Anti-F1 antibodies and survival of mice immunized in a prime–boost regimen with AdLacZ-pIX/F1 or F1/Alhydrogel. BALB/c mice (n = 15 to 31 per group) were immunized with AdLacZ-pIX/F1 or purified F1/Alhydrogel. A subset of animals received a single repeat administration of the same immunogens at the same dose 4 weeks after primary immunization. (A) Serum anti-F1 titers, AdLacZ-pIX/F1 (10¹¹ particle units, pu). Six weeks after the prime immunization serum antibody levels were measured by anti-F1-specific ELISA (p < 0.0003, AdLacZ-pIX/F1 unboosted or boosted vs.
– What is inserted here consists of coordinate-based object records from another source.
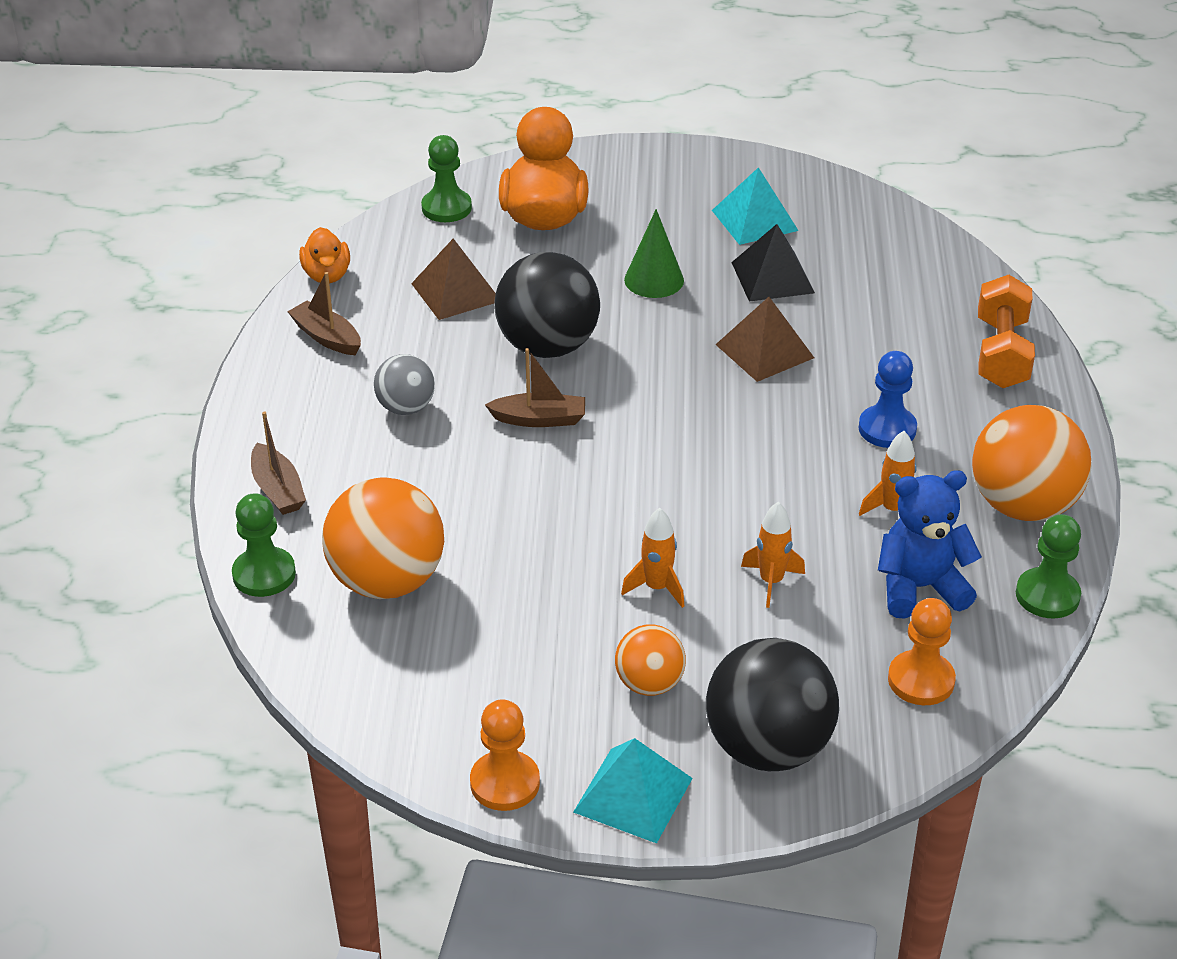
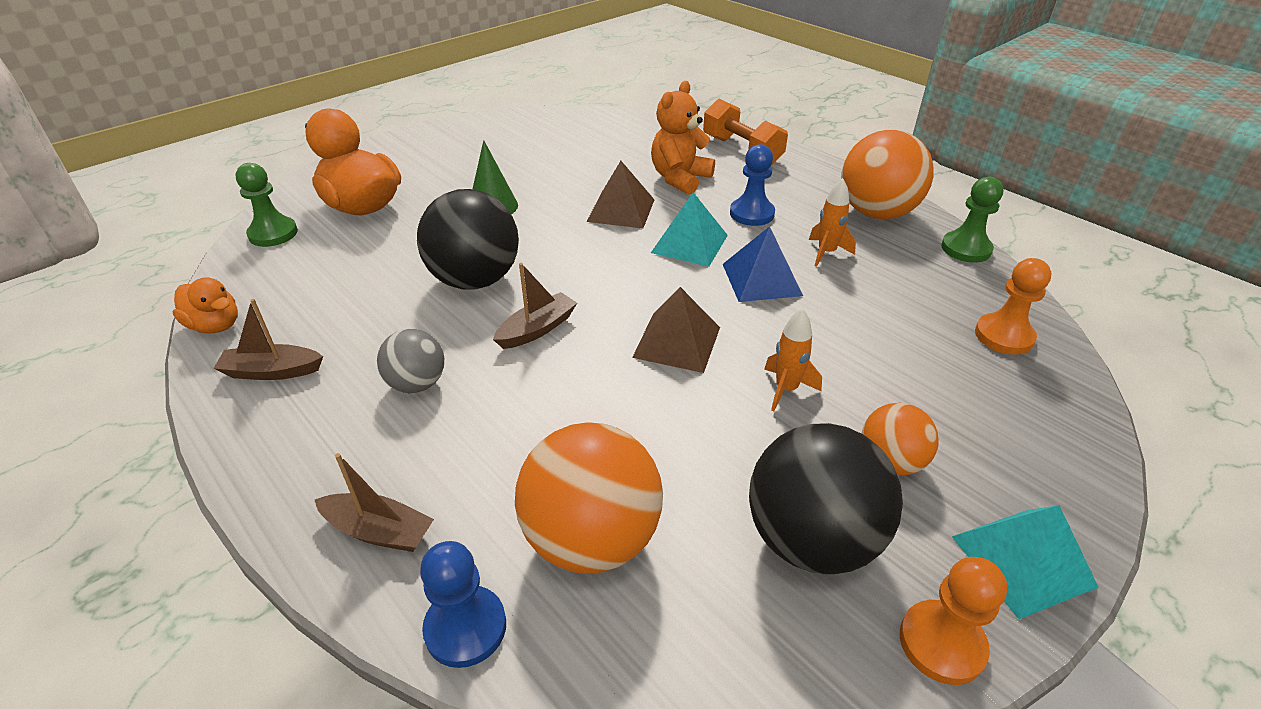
camera: 45 degrees left, 0 degrees up
green pawn [232,493,296,597] -> blue pawn [420,541,506,668]
brown pyramid [411,238,496,320] -> brown pyramid moved to [632,287,720,373]
black ball [706,638,839,771] -> black ball moved to [749,423,903,574]
turquoise pyramid [712,167,799,245] -> turquoise pyramid moved to [651,192,728,267]
black pyramid [731,224,815,302] -> none
orange rocket [741,502,805,608] -> none
blue teddy bear [878,470,982,619] -> none
none -> orange teddy bear [651,81,715,195]
none -> blue pyramid [723,226,803,302]

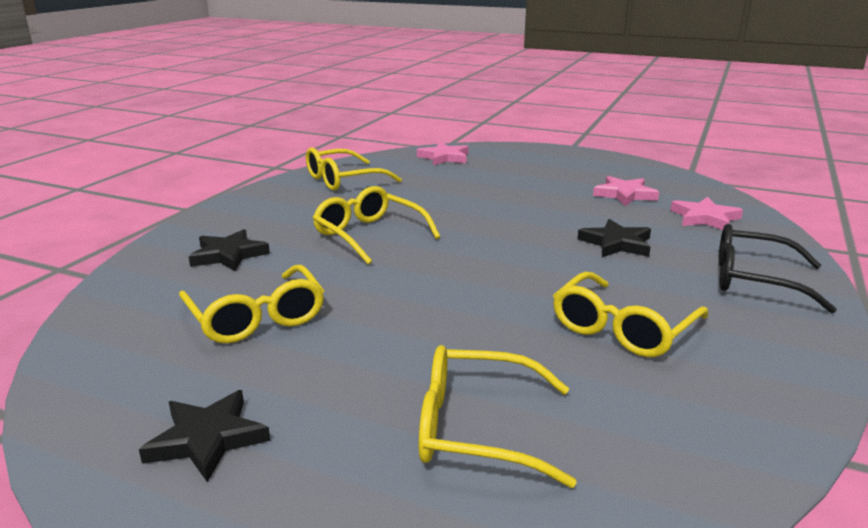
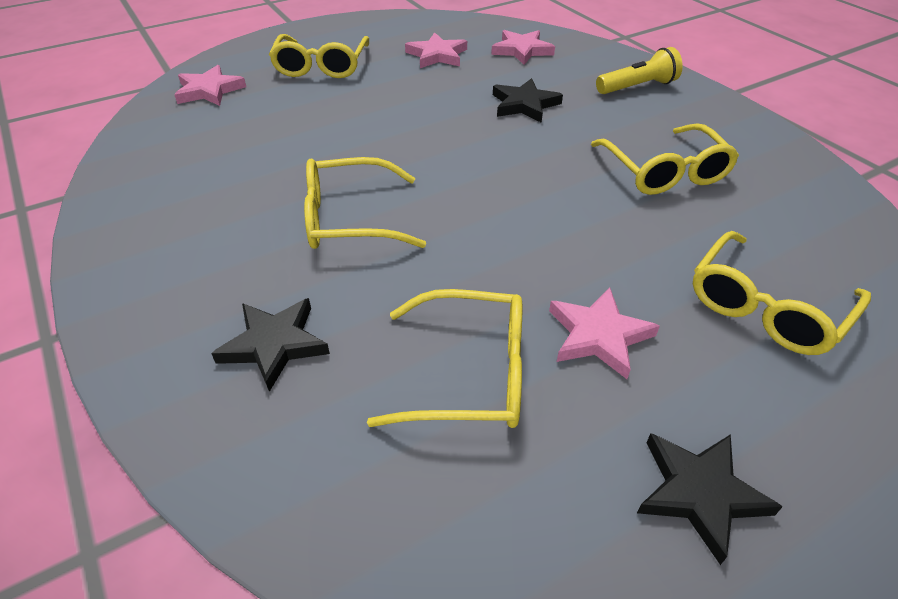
camera: 55 degrees left, 20 degrees up
yellow glasses [306,147,402,191] -> yellow glasses moved to [269,34,369,78]
black glasses [718,224,837,314] -> yellow flashlight [596,47,683,94]
none -> pink star [549,287,660,379]

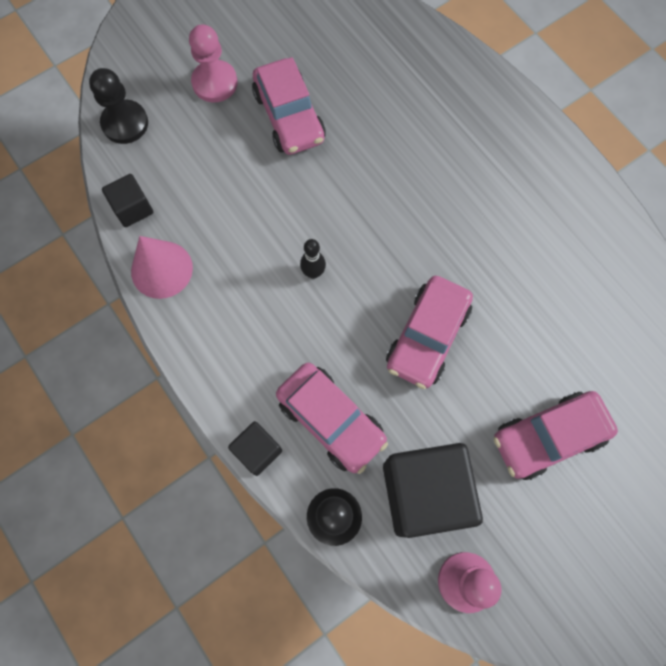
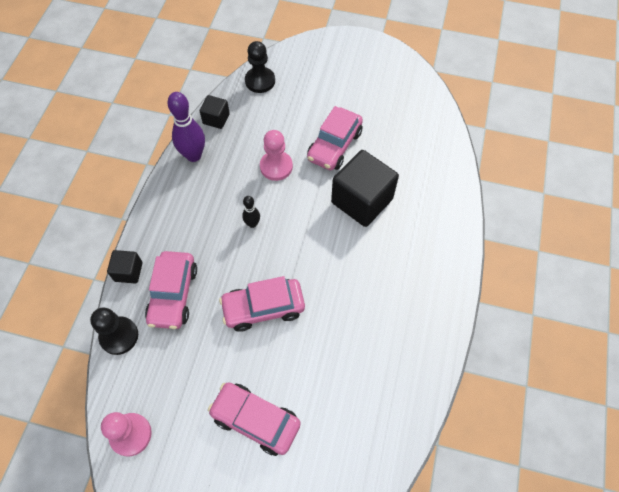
camera: 50 degrees right, 10 degrees down
pink cone [131,236,193,299] -> purple bowling pin [167,92,205,162]
pink pawn [189,24,237,102] -> pink pawn moved to [260,130,293,181]
black cube [383,443,483,538] -> black cube moved to [331,150,399,227]

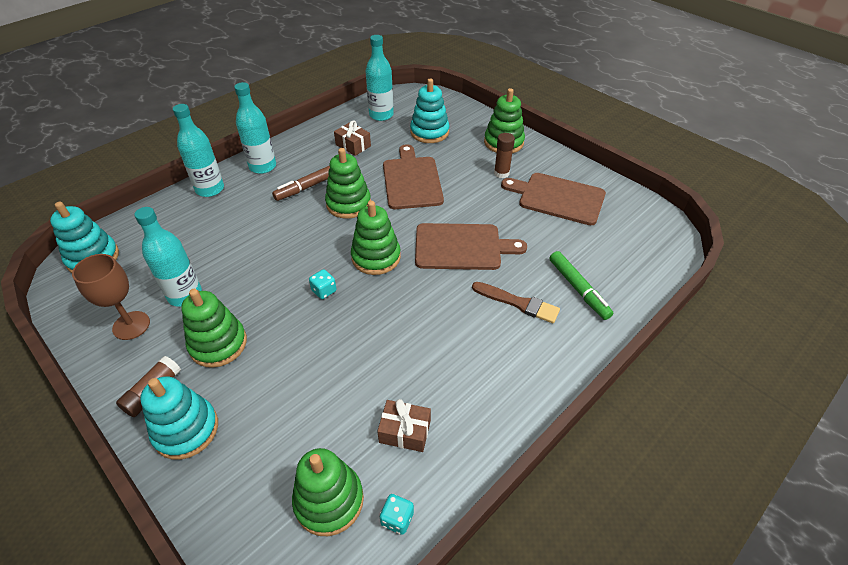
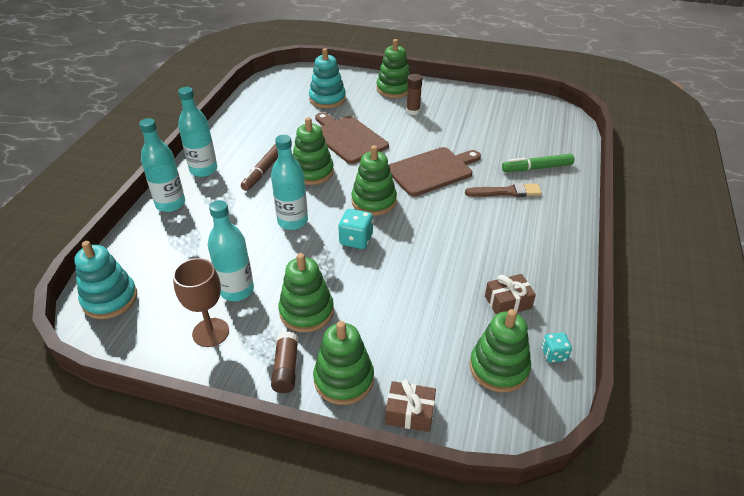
camera: 30 degrees left, 5 degrees down
turquoise stacking toy [140,376,218,460] -> green stacking toy [313,321,374,405]
turquoise dice [309,269,337,299] -> turquoise dice [338,209,373,249], size x1.55
brown gift [334,120,371,156] -> brown gift moved to [385,379,436,432]
turquoise bottle [365,35,394,121] -> turquoise bottle moved to [271,135,308,230]
brown cutting board [501,173,606,225] -> none
green marker [550,251,613,320] -> green marker turned 135 degrees clockwise [502,154,574,172]

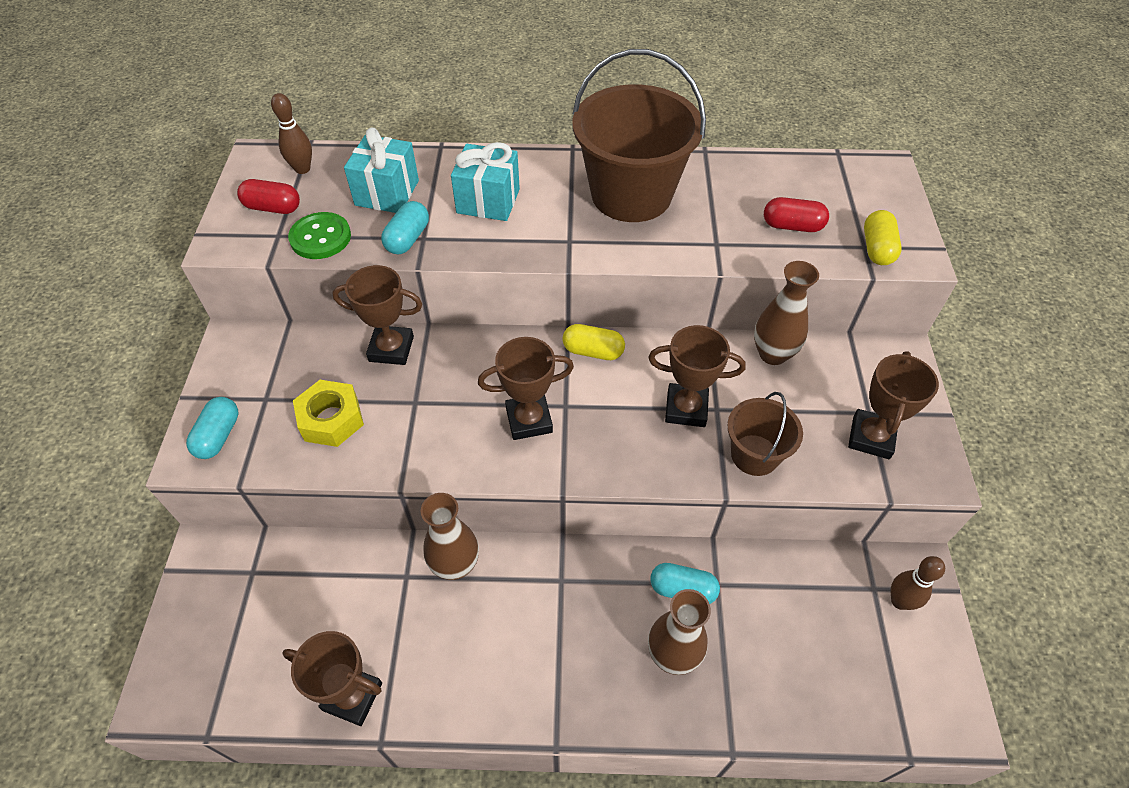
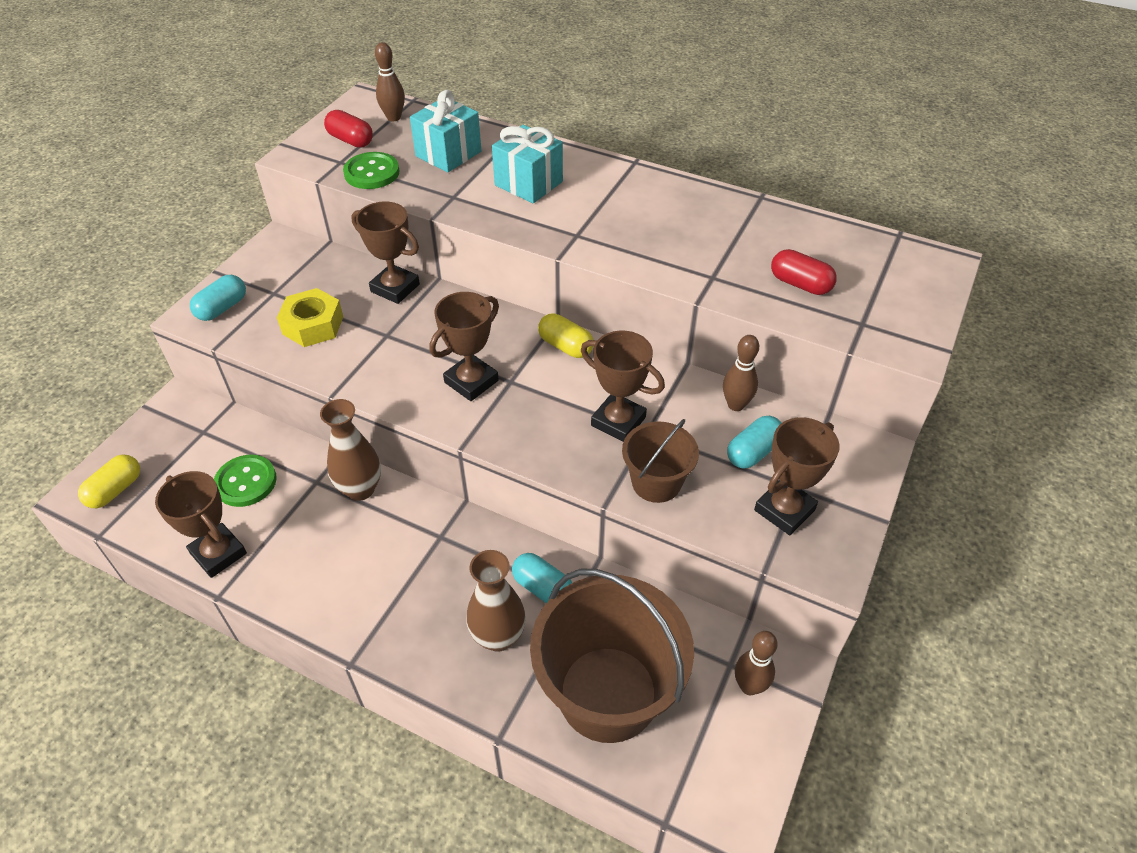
camera: 25 degrees right, 5 degrees down
turquoise capsule [381,201,429,254] -> turquoise capsule moved to [727,416,781,469]
brown trophy [478,337,574,440] -> brown trophy turned 60 degrees counterclockwise [429,292,499,401]
brown bucket [573,49,706,222] -> brown bucket moved to [530,569,694,743]
brown vase [754,261,819,365] -> brown bowling pin [723,335,759,411]
yellow capsule [864,210,902,265] -> yellow capsule moved to [78,455,140,508]
none -> green button [214,455,277,507]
AdLacZ). (B) Serum anti-F1 titers, purified recombinant F1 (0.5 μg, the molar equivalent amount of protein present in 10¹¹ pu of AdLacZ-pIX/F1) with Alhydrogel (p < 0.0005, F1 unboosted vs. naive). (C) Survival, AdLacZ-pIX/F1. Six weeks after prime immunization with 10¹¹ pu of AdLacZ-pIX/F1, mice were challenged with a lethal dose of Yersinia pestis CO92, and survival of the animals was monitored for 14 days. Naive mice and mice that received AdLacZ (10¹¹ pu) intramuscularly were included as negative controls (p < 0.0007, AdLacZ-pIX/F1 vs. AdLacZ; p < 0.0001, AdLacZ-pIX/F1 plus boost vs. AdLacZ. (D) Survival, F1/Alhydrogel. Naive mice were used as negative controls (p = 0.4187, F1 vs. naive; p < 0.0001, F1 plus boost vs. naive).